При закрытых дверях в домике было почти совсем темно, лишь единственное маленькое, выходящее на запад окошко пропускало немного закатного света. Она не смогла разобрать, что выражало его лицо. Вдруг он поднял свой стакан, чокнулся с ней со странным подобием улыбки на губах и осушил стакан до дна.
– Это прекрасное вино, – сказал он. – Должно быть, Огиону его привез какой-то богатый купец или знаменитый пират. Никогда такого пить не доводилось. Даже в Хавноре. – Он все вертел в руках небольшой стакан, рассматривая его. – Я назовусь как-нибудь иначе и уйду на другую сторону горы, куда-нибудь в Армут, в Восточные Леса, откуда я родом. Там сейчас как раз сенокос начнется. Так что пока работа будет.
Она не знала, что ему ответить. Хрупкий, нездоровый на вид, такую работу он сможет получить только из жалости или, напротив, у человека равнодушного и жестокого; а если и получит, то вряд ли с ней справится.

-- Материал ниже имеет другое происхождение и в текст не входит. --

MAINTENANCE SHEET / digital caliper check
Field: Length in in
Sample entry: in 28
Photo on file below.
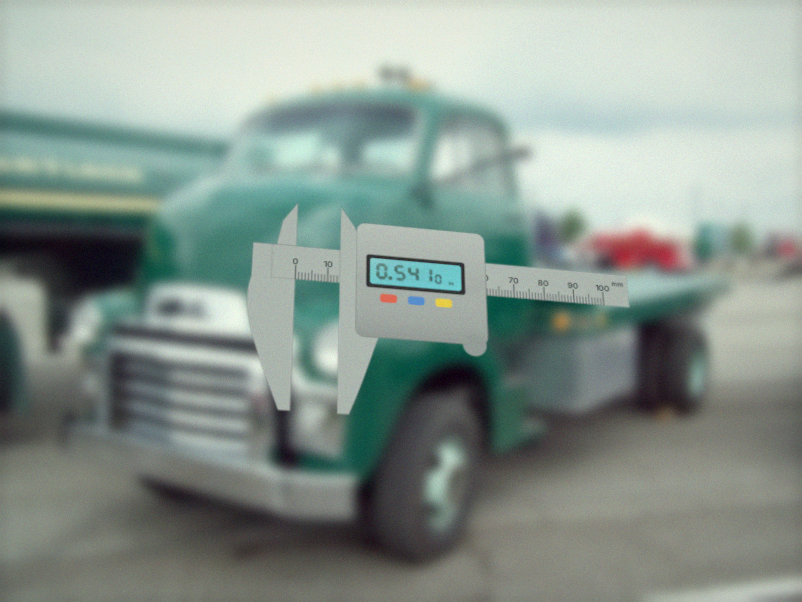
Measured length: in 0.5410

– Дороги теперь не те, что раньше, – сказала она. – За последние годы столько воров и бандитов развелось! Да и иноземные налетчики, как их Таунсенд называет, попадаются. В общем, ходить в одиночку опасно.
В полутьме она пристально всматривалась в его лицо, пытаясь понять, каково это – никогда в жизни никого не бояться и вдруг научиться страху.